§ **Task statement**:
Render every line of text in the listing as a JSON list of strings, one string per line, with blank lines skipped and the pictures left out.

§ **Data for review**:
________

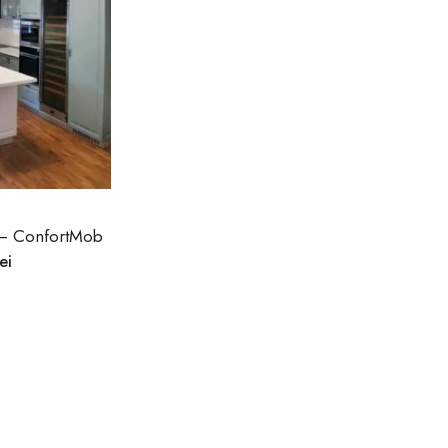
s – ConfortMob
lei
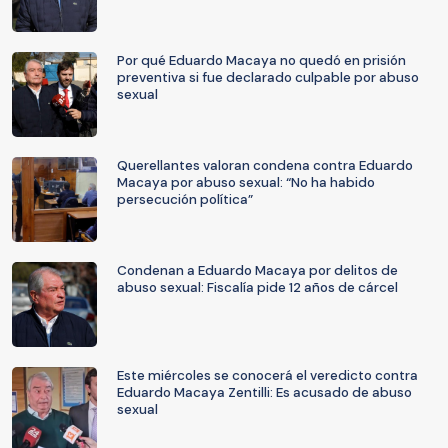
Por qué Eduardo Macaya no quedó en prisión
preventiva si fue declarado culpable por abuso
sexual
Querellantes valoran condena contra Eduardo
Macaya por abuso sexual: “No ha habido
persecución política”
Condenan a Eduardo Macaya por delitos de
abuso sexual: Fiscalía pide 12 años de cárcel
Este miércoles se conocerá el veredicto contra
Eduardo Macaya Zentilli: Es acusado de abuso
sexual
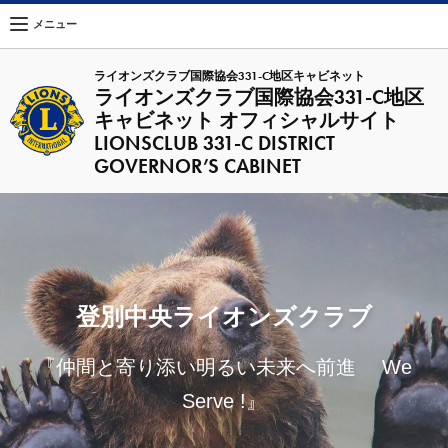
メニュー
ライオンズクラブ国際協会331-C地区キャビネット
ライオンズクラブ国際協会331-C地区
キャビネット オフィシャルサイト
LIONSCLUB 331-C DISTRICT
GOVERNOR’S CABINET
登別中央ライオンズクラブ
『仲間と寄り添い明るい未来へ前進 We
Serve !』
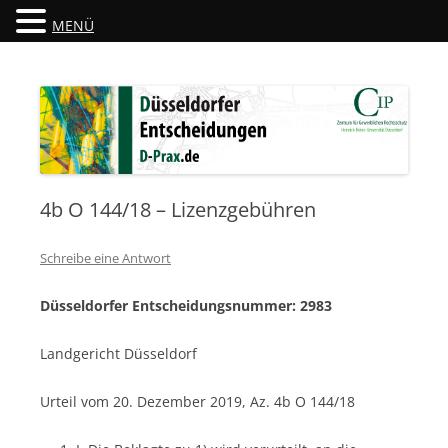
MENÜ
Düsseldorfer Entscheidungen
D-Prax.de
4b O 144/18 – Lizenzgebühren
Schreibe eine Antwort
Düsseldorfer Entscheidungsnummer: 2983
Landgericht Düsseldorf
Urteil vom 20. Dezember 2019, Az. 4b O 144/18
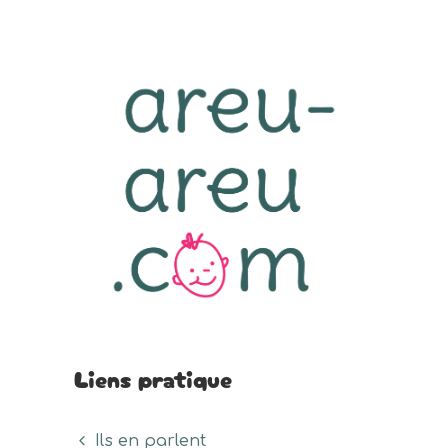
Liens pratique
Ils en parlent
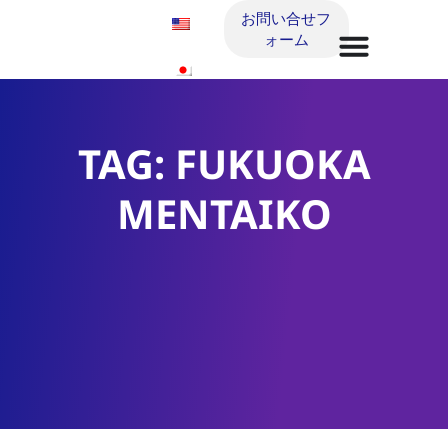
お問い合せフ
ォーム
TAG: FUKUOKA
MENTAIKO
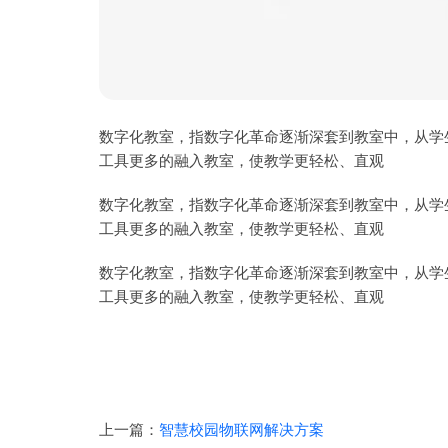
数字化教室，指数字化革命逐渐深套到教室中，从学
工具更多的融入教室，使教学更轻松、直观
数字化教室，指数字化革命逐渐深套到教室中，从学
工具更多的融入教室，使教学更轻松、直观
数字化教室，指数字化革命逐渐深套到教室中，从学
工具更多的融入教室，使教学更轻松、直观
上一篇：
智慧校园物联网解决方案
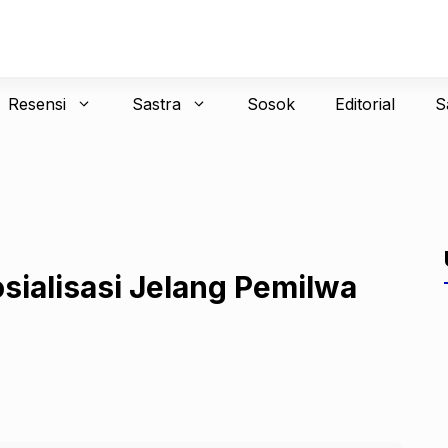
Resensi
Sastra
Sosok
Editorial
S
alisasi Jelang Pemilwa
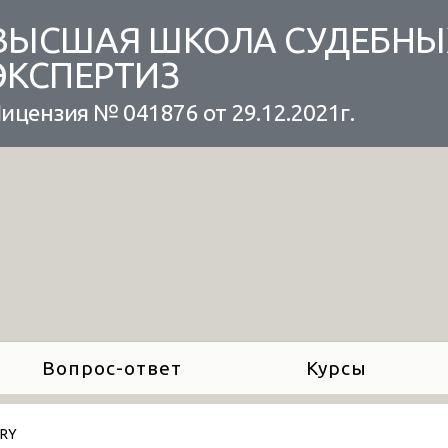
ВЫСШАЯ ШКОЛА СУДЕБНЫ
ЭКСПЕРТИЗ
ицензия № 041876 от 29.12.2021г.
Вопрос-ответ
Курсы
ARY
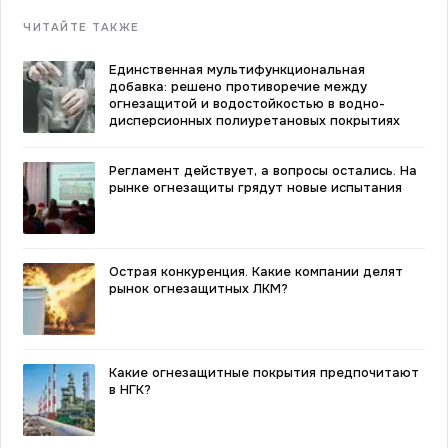
ЧИТАЙТЕ ТАКЖЕ
Единственная мультифункциональная
добавка: решено противоречие между
огнезащитой и водостойкостью в водно-
дисперсионных полиуретановых покрытиях
Регламент действует, а вопросы остались. На
рынке огнезащиты грядут новые испытания
Острая конкуренция. Какие компании делят
рынок огнезащитных ЛКМ?
Какие огнезащитные покрытия предпочитают
в НГК?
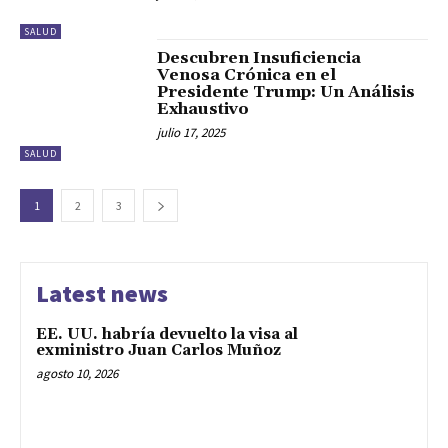
SALUD
Descubren Insuficiencia
Venosa Crónica en el
Presidente Trump: Un Análisis
Exhaustivo
julio 17, 2025
SALUD
1
2
3
Latest news
EE. UU. habría devuelto la visa al
exministro Juan Carlos Muñoz
agosto 10, 2026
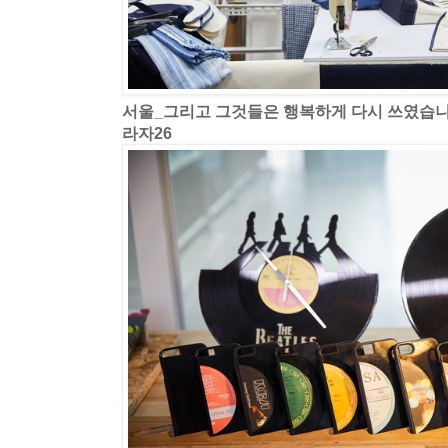
서울_그리고 그것들은 행복하게 다시 쓰였습
라자26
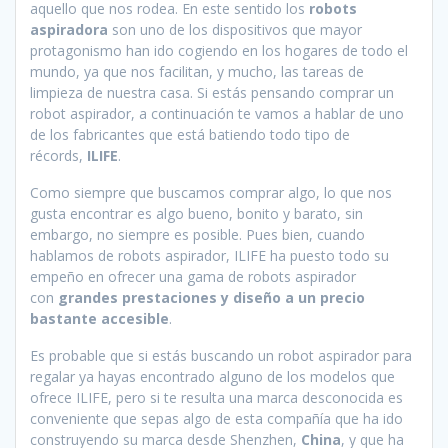
aquello que nos rodea. En este sentido los
robots
aspiradora
son uno de los dispositivos que mayor
protagonismo han ido cogiendo en los hogares de todo el
mundo, ya que nos facilitan, y mucho, las tareas de
limpieza de nuestra casa. Si estás pensando comprar un
robot aspirador, a continuación te vamos a hablar de uno
de los fabricantes que está batiendo todo tipo de
récords,
ILIFE
.
Como siempre que buscamos comprar algo, lo que nos
gusta encontrar es algo bueno, bonito y barato, sin
embargo, no siempre es posible. Pues bien, cuando
hablamos de robots aspirador, ILIFE ha puesto todo su
empeño en ofrecer una gama de robots aspirador
con
grandes prestaciones y diseño a un precio
bastante accesible
.
Es probable que si estás buscando un robot aspirador para
regalar ya hayas encontrado alguno de los modelos que
ofrece ILIFE, pero si te resulta una marca desconocida es
conveniente que sepas algo de esta compañía que ha ido
construyendo su marca desde Shenzhen,
China
, y que ha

________

§ **Response to the task**:
[
  "s – ConfortMob",
  "lei",
  "Por qué Eduardo Macaya no quedó en prisión",
  "preventiva si fue declarado culpable por abuso",
  "sexual",
  "Querellantes valoran condena contra Eduardo",
  "Macaya por abuso sexual: “No ha habido",
  "persecución política”",
  "Condenan a Eduardo Macaya por delitos de",
  "abuso sexual: Fiscalía pide 12 años de cárcel",
  "Este miércoles se conocerá el veredicto contra",
  "Eduardo Macaya Zentilli: Es acusado de abuso",
  "sexual",
  "メニュー",
  "ライオンズクラブ国際協会331-C地区キャビネット",
  "ライオンズクラブ国際協会331-C地区",
  "キャビネット オフィシャルサイト",
  "LIONSCLUB 331-C DISTRICT",
  "GOVERNOR’S CABINET",
  "登別中央ライオンズクラブ",
  "『仲間と寄り添い明るい未来へ前進 We",
  "Serve !』",
  "MENÜ",
  "Düsseldorfer Entscheidungen",
  "D-Prax.de",
  "4b O 144/18 – Lizenzgebühren",
  "Schreibe eine Antwort",
  "Düsseldorfer Entscheidungsnummer: 2983",
  "Landgericht Düsseldorf",
  "Urteil vom 20. Dezember 2019, Az. 4b O 144/18",
  "Liens pratique",
  "Ils en parlent",
  "お問い合せフ",
  "ォーム",
  "TAG: FUKUOKA",
  "MENTAIKO",
  "数字化教室，指数字化革命逐渐深套到教室中，从学",
  "工具更多的融入教室，使教学更轻松、直观",
  "数字化教室，指数字化革命逐渐深套到教室中，从学",
  "工具更多的融入教室，使教学更轻松、直观",
  "数字化教室，指数字化革命逐渐深套到教室中，从学",
  "工具更多的融入教室，使教学更轻松、直观",
  "上一篇：",
  "智慧校园物联网解决方案",
  "Resensi",
  "Sastra",
  "Sosok",
  "Editorial",
  "S",
  "alisasi Jelang Pemilwa",
  "ВЫСШАЯ ШКОЛА СУДЕБНЫ",
  "ЭКСПЕРТИЗ",
  "ицензия № 041876 от 29.12.2021г.",
  "Вопрос-ответ",
  "Курсы",
  "ARY",
  "ЧИТАЙТЕ ТАКЖЕ",
  "Единственная мультифункциональная",
  "добавка: решено противоречие между",
  "огнезащитой и водостойкостью в водно-",
  "дисперсионных полиуретановых покрытиях",
  "Регламент действует, а вопросы остались. На",
  "рынке огнезащиты грядут новые испытания",
  "Острая конкуренция. Какие компании делят",
  "рынок огнезащитных ЛКМ?",
  "Какие огнезащитные покрытия предпочитают",
  "в НГК?",
  "SALUD",
  "Descubren Insuficiencia",
  "Venosa Crónica en el",
  "Presidente Trump: Un Análisis",
  "Exhaustivo",
  "julio 17, 2025",
  "SALUD",
  "1",
  "2",
  "3",
  "Latest news",
  "EE. UU. habría devuelto la visa al",
  "exministro Juan Carlos Muñoz",
  "agosto 10, 2026",
  "서울_그리고 그것들은 행복하게 다시 쓰였습",
  "라자26",
  "aquello que nos rodea. En este sentido los",
  "robots",
  "aspiradora",
  "son uno de los dispositivos que mayor",
  "protagonismo han ido cogiendo en los hogares de todo el",
  "mundo, ya que nos facilitan, y mucho, las tareas de",
  "limpieza de nuestra casa. Si estás pensando comprar un",
  "robot aspirador, a continuación te vamos a hablar de uno",
  "de los fabricantes que está batiendo todo tipo de",
  "récords,",
  "ILIFE",
  ".",
  "Como siempre que buscamos comprar algo, lo que nos",
  "gusta encontrar es algo bueno, bonito y barato, sin",
  "embargo, no siempre es posible. Pues bien, cuando",
  "hablamos de robots aspirador, ILIFE ha puesto todo su",
  "empeño en ofrecer una gama de robots aspirador",
  "con",
  "grandes prestaciones y diseño a un precio",
  "bastante accesible",
  ".",
  "Es probable que si estás buscando un robot aspirador para",
  "regalar ya hayas encontrado alguno de los modelos que",
  "ofrece ILIFE, pero si te resulta una marca desconocida es",
  "conveniente que sepas algo de esta compañía que ha ido",
  "construyendo su marca desde Shenzhen,",
  "China",
  ", y que ha"
]